Understanding the risk consequences of CKD at older age has often been limited to kidney failure replacement therapy (KFRT) and all-cause mortality (ACM), and to GFR estimated using serum creatinine (eGFRcr). However, eGFRcr may be falsely elevated in the elderly due to low muscle mass. We sought to compare the risks of several clinically relevant outcomes associated with both eGFRcr and cystatin C-based eGFR (unrelated to muscle mass), in elderly patients in routine health care.

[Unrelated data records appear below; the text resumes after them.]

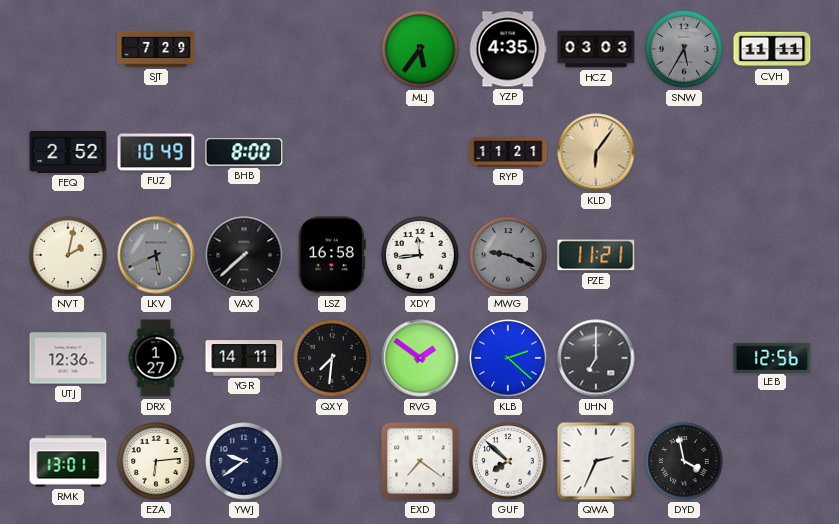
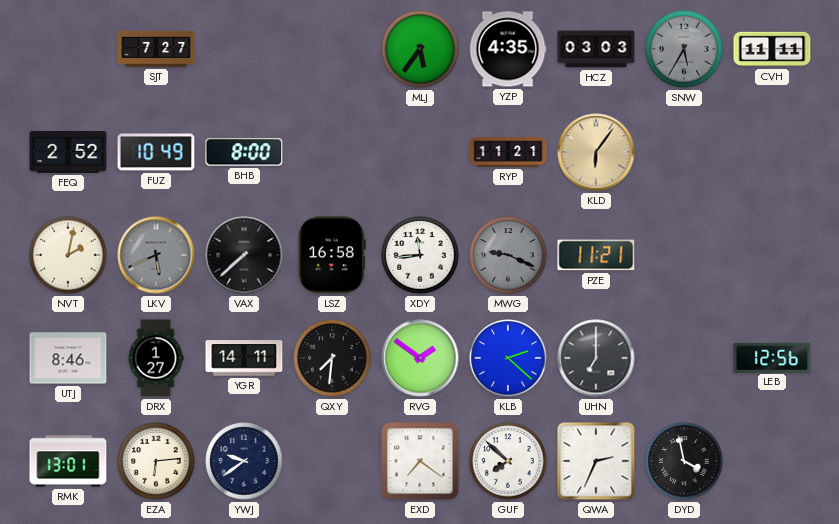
SJT: 7:29 -> 7:27
UTJ: 12:36 -> 8:46
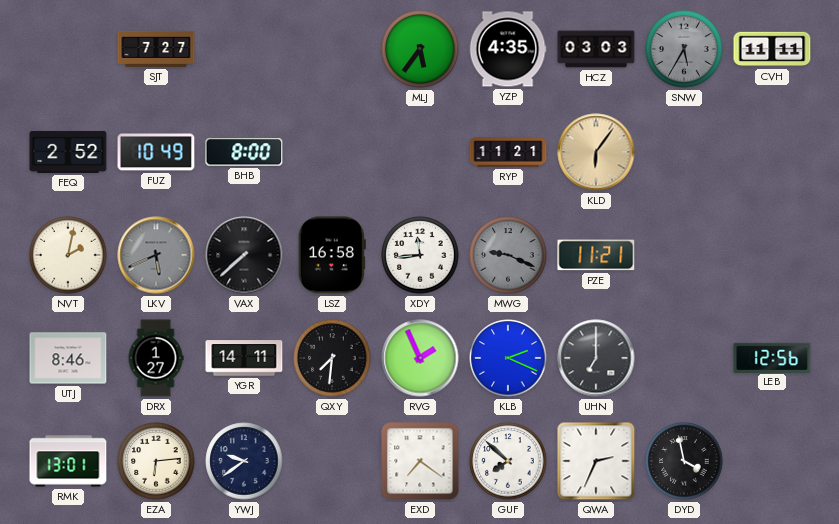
RVG: 1:51 -> 1:56
KLB: 2:22 -> 2:19
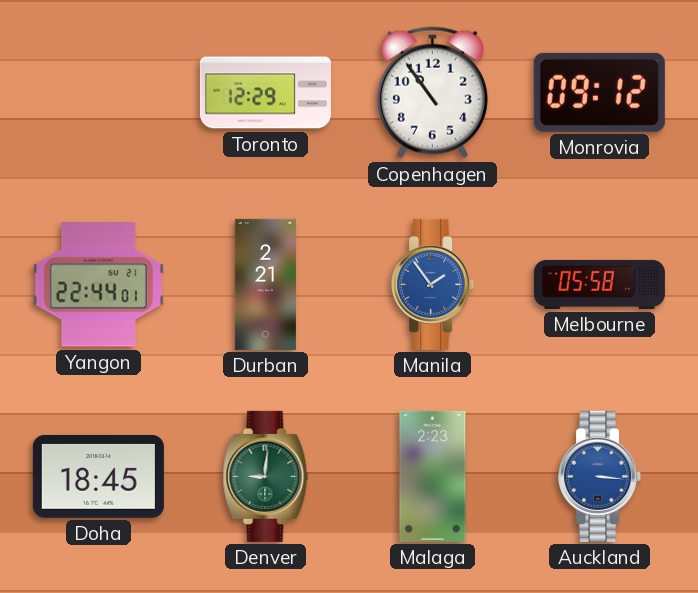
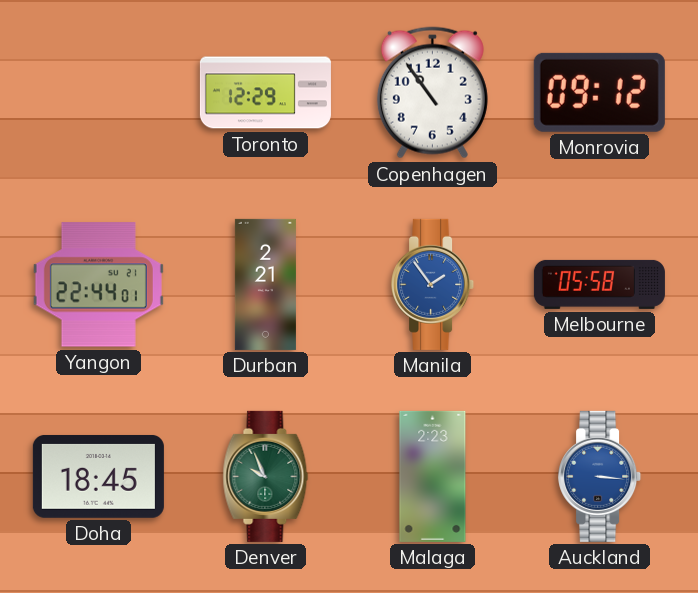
Denver: 9:01 -> 9:56
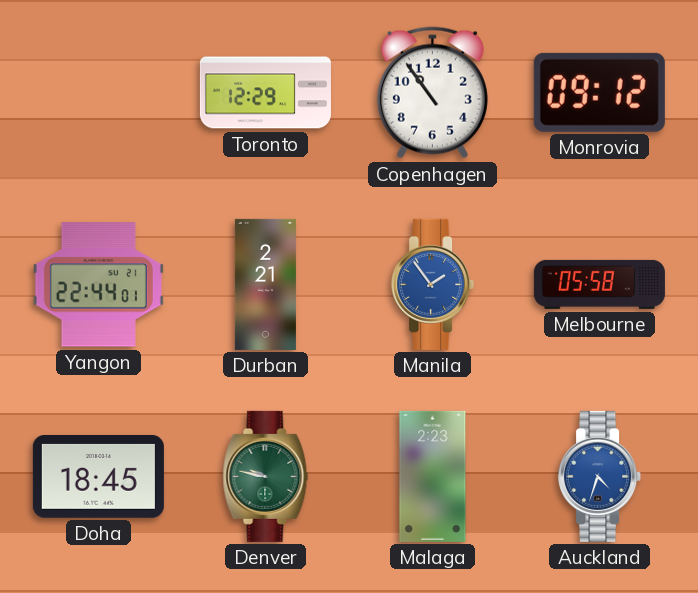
Denver: 9:56 -> 9:47
Auckland: 3:16 -> 4:33
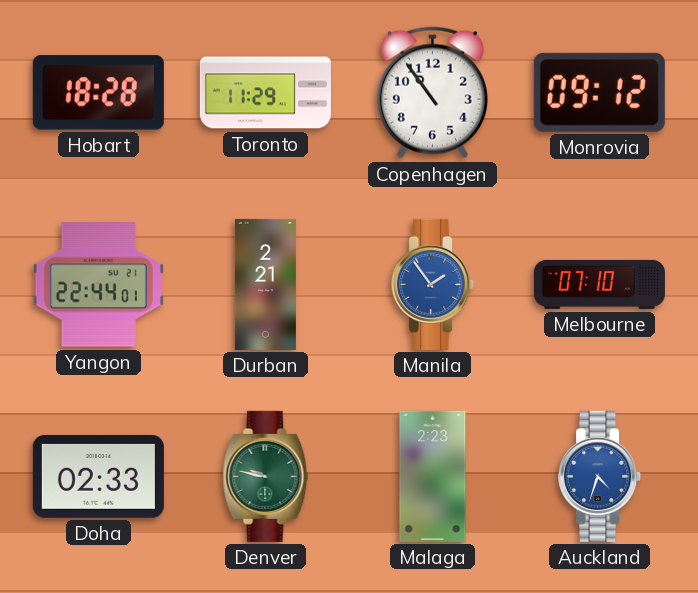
Hobart: none -> 18:28
Toronto: 12:29 -> 11:29
Melbourne: 05:58 -> 07:10
Doha: 18:45 -> 02:33
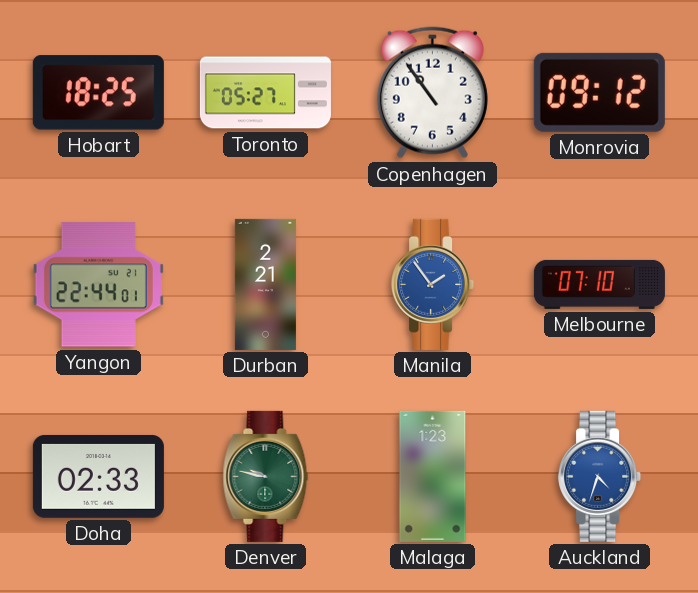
Hobart: 18:28 -> 18:25
Toronto: 11:29 -> 05:27
Malaga: 2:23 -> 1:23
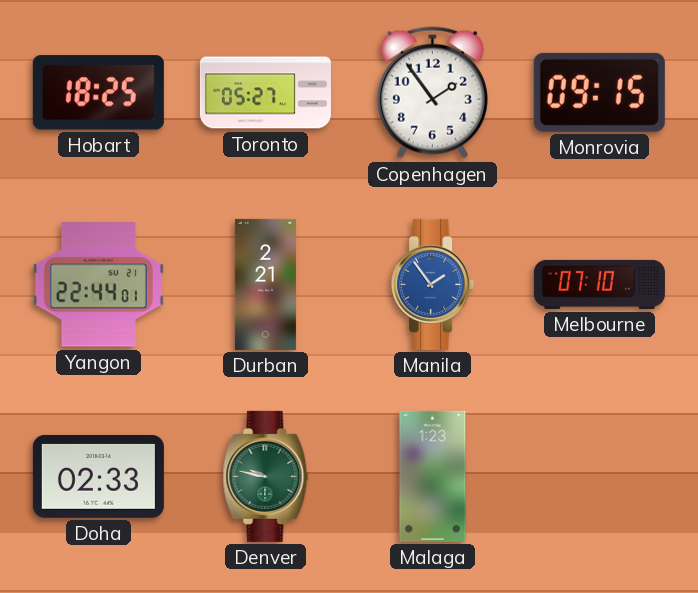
Copenhagen: 10:54 -> 1:54
Monrovia: 09:12 -> 09:15
Auckland: 4:33 -> none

We included all 79,995 patients (mean age 77 years, 50% female) in Stockholm region, Sweden (SCREAM) age 65+ years who undertook routine outpatient tests of IDMS calibrated creatinine and cystatin C on the same day during 2011-2018. We modeled CKD-EPI eGFR using creatinine (eGFRcr), cystatin C (eGFRcys) or both (eGFRcr-cys) as a spline in adjusted negative binomial and Cox regressions of subsequent risk for 7 clinical outcomes: acute kidney injury, KFRT, any hospitalization, heart failure hospitalization, major adverse cardiovascular events, cardiovascular and all-cause mortality.


22% of older adults with creatinine testing also had routine cystatin C measurements. Figure 1 shows the HRs for each outcome at eGFR 30 or 60 vs. 80 ml/min/1.73m2 by age group. Overall, eGFRcr was not as consistently associated across the range of outcomes as eGFRcys or eGFRcr-cys, especially at greater age. A U-shaped relationship was observed for all-cause mortality, cardiovascular mortality and hospitalization for eGFRcr, but not for eGFRcys or eGFRcr-cys (Figure 2).


eGFRcys and eGFRcr-cys reveal risk associations which are missed by eGFRcr. The U-shaped relationship with eGFRcr, not seen for eGFRcys, suggests the increased risk at high eGFRcr is associated with low creatinine generation, not true high GFR. Looking at outcomes beyond KFRT and mortality and using cystatin C allows for a better understanding of risks in CKD.